Before any thoughts of kids can even pass through mind as a distant future I need to focus on being a good wife. No, not a good wife, a great wife. We needed to learn to rely on each other. Tell each other everything, or for the most part. I knew that I would have to tell Jay about what happened soon. He already figured out that I've been through something when he learned about the nightmares. It's not that I don't want to tell him, I do. It's just I don't want to talk about it. For some many years I've never talked about it with anyone. Nicole knows not to bring it up.
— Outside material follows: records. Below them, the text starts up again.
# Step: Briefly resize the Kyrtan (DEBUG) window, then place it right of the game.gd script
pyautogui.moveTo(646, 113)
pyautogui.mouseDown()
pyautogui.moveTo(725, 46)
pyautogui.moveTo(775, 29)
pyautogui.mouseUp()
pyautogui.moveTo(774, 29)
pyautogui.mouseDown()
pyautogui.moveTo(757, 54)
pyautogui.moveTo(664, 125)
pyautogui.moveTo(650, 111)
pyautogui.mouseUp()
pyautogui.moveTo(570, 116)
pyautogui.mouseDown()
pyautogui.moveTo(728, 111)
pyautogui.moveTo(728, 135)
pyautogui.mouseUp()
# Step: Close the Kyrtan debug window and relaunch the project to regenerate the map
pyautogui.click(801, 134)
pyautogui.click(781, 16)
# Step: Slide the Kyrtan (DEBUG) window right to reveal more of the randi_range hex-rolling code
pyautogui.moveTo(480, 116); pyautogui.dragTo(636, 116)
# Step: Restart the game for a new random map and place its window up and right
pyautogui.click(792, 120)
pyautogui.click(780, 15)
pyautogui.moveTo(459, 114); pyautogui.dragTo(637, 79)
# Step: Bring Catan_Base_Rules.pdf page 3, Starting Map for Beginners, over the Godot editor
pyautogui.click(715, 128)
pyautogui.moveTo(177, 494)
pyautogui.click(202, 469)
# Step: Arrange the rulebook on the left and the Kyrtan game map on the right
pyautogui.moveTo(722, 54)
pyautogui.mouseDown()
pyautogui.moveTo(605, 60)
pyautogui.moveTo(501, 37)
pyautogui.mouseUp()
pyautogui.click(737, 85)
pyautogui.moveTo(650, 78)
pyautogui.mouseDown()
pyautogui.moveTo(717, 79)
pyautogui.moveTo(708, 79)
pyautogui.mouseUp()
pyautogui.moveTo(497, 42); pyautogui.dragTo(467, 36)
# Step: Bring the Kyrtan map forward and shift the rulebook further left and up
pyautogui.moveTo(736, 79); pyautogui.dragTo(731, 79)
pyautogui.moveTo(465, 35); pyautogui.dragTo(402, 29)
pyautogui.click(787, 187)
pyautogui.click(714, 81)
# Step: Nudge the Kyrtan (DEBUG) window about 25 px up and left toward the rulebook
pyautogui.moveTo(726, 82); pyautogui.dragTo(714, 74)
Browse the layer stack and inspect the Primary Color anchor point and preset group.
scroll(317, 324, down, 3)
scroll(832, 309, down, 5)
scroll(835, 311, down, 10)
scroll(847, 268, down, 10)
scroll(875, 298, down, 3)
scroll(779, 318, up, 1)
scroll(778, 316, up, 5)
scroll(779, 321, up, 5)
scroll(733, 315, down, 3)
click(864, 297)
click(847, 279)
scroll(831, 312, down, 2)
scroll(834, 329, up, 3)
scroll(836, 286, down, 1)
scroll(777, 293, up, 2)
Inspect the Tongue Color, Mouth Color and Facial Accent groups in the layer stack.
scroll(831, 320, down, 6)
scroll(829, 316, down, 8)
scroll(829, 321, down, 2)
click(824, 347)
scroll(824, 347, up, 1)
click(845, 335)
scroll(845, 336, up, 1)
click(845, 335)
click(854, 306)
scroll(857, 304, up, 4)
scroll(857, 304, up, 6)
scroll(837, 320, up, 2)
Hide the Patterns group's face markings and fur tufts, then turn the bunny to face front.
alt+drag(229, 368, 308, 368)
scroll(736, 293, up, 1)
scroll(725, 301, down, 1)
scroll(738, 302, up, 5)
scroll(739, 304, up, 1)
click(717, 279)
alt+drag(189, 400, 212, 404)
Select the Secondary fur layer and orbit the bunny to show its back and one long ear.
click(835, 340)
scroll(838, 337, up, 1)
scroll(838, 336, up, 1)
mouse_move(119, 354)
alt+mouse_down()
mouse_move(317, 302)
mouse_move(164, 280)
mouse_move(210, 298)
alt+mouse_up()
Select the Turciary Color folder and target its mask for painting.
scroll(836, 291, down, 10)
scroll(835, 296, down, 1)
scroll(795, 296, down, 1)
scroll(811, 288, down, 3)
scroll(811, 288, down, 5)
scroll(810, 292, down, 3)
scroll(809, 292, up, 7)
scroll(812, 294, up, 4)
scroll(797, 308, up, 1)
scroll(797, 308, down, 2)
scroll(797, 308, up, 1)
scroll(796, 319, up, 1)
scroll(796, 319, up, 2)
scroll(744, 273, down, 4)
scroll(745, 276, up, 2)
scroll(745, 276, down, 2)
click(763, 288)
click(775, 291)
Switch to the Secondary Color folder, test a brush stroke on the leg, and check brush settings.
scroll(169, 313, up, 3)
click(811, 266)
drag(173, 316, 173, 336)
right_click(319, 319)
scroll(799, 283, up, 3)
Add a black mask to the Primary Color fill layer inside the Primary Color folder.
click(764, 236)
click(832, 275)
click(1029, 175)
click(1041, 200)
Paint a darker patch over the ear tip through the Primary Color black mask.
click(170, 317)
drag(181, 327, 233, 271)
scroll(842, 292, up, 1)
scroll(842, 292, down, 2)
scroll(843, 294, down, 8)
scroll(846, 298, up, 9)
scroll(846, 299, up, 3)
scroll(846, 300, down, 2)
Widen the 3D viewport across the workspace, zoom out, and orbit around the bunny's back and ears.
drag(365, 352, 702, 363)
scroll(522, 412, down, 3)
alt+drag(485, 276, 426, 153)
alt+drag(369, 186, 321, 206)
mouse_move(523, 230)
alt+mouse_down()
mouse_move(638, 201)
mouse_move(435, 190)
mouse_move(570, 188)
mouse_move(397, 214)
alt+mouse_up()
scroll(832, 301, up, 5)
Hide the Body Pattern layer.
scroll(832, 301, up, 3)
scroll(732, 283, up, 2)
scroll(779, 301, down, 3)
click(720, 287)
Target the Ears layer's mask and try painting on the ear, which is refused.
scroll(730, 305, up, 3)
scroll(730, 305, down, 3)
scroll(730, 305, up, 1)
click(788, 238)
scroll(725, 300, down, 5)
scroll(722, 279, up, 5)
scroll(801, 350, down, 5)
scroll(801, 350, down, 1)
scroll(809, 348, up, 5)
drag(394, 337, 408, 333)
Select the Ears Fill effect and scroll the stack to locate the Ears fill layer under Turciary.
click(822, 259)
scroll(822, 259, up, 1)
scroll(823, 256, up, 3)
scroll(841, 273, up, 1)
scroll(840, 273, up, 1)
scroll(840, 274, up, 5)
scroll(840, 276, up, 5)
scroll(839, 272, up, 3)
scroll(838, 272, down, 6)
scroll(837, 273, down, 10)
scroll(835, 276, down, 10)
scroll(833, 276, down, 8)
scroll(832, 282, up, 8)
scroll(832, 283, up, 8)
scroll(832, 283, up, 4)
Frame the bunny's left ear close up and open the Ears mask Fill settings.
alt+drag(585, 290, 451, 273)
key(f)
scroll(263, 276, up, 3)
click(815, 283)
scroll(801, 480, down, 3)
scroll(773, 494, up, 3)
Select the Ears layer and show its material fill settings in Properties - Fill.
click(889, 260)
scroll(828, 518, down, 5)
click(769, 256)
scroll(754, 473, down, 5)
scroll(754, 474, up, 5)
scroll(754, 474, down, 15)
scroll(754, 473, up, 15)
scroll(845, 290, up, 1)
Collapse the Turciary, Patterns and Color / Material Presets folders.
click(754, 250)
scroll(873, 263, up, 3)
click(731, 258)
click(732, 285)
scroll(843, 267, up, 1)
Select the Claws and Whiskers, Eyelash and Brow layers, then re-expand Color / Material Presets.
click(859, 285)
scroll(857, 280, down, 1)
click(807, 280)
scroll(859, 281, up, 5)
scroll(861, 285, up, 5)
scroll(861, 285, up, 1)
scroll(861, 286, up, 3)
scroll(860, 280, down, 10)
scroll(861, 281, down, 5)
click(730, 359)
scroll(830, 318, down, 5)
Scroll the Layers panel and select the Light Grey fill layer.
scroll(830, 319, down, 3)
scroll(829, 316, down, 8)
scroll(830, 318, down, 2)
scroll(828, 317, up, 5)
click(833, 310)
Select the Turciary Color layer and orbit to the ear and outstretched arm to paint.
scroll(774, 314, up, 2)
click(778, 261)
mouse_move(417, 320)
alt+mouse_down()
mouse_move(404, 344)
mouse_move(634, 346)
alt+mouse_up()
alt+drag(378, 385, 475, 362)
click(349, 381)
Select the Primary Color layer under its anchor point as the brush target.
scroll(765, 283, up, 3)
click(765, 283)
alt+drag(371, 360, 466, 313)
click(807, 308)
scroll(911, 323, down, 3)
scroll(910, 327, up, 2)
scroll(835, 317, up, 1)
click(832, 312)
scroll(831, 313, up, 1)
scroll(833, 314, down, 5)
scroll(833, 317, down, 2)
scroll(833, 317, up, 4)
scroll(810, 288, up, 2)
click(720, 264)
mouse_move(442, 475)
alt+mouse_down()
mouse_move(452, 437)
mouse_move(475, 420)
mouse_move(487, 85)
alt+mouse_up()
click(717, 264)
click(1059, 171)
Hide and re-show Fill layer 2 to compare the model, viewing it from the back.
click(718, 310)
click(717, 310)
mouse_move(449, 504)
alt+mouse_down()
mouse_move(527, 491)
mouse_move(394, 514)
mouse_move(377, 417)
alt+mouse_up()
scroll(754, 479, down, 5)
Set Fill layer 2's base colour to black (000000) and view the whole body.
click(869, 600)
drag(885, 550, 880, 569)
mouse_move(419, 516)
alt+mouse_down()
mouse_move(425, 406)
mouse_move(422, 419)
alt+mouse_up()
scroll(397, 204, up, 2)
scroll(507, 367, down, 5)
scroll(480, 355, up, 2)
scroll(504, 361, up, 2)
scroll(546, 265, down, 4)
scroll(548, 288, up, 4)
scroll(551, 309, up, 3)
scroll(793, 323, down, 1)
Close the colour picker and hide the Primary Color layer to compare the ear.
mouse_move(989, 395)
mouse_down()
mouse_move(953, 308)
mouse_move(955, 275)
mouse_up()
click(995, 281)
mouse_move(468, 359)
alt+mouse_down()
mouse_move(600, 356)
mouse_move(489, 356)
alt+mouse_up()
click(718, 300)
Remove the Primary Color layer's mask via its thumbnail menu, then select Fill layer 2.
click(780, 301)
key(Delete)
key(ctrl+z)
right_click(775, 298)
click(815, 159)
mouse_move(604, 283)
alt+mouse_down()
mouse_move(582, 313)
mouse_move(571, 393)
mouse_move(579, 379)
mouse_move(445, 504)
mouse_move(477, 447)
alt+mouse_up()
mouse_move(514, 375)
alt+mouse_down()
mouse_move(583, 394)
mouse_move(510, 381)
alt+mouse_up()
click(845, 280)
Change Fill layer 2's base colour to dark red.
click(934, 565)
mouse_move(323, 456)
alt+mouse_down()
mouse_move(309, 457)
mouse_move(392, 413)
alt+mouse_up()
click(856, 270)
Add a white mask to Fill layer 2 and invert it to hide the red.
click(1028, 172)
Maybe that's why I'm still having nightmares, because I'm just pushing it down. I tried talking about it, but that only got me more nightmares with no one to comfort me.
I know that I need to tell Jay. I'm pretty sure that him knowing won't really affect anything. If anything it might make us better, but then there's always that what if. I know that Jay won't hurt me intentionally or maybe even unintentionally. There were times with Adam that I wasn't sure. That's why I never told him when we were together. I need to tell Jay. If I wanted this marriage to work he had to know. I was going to tell him tomorrow.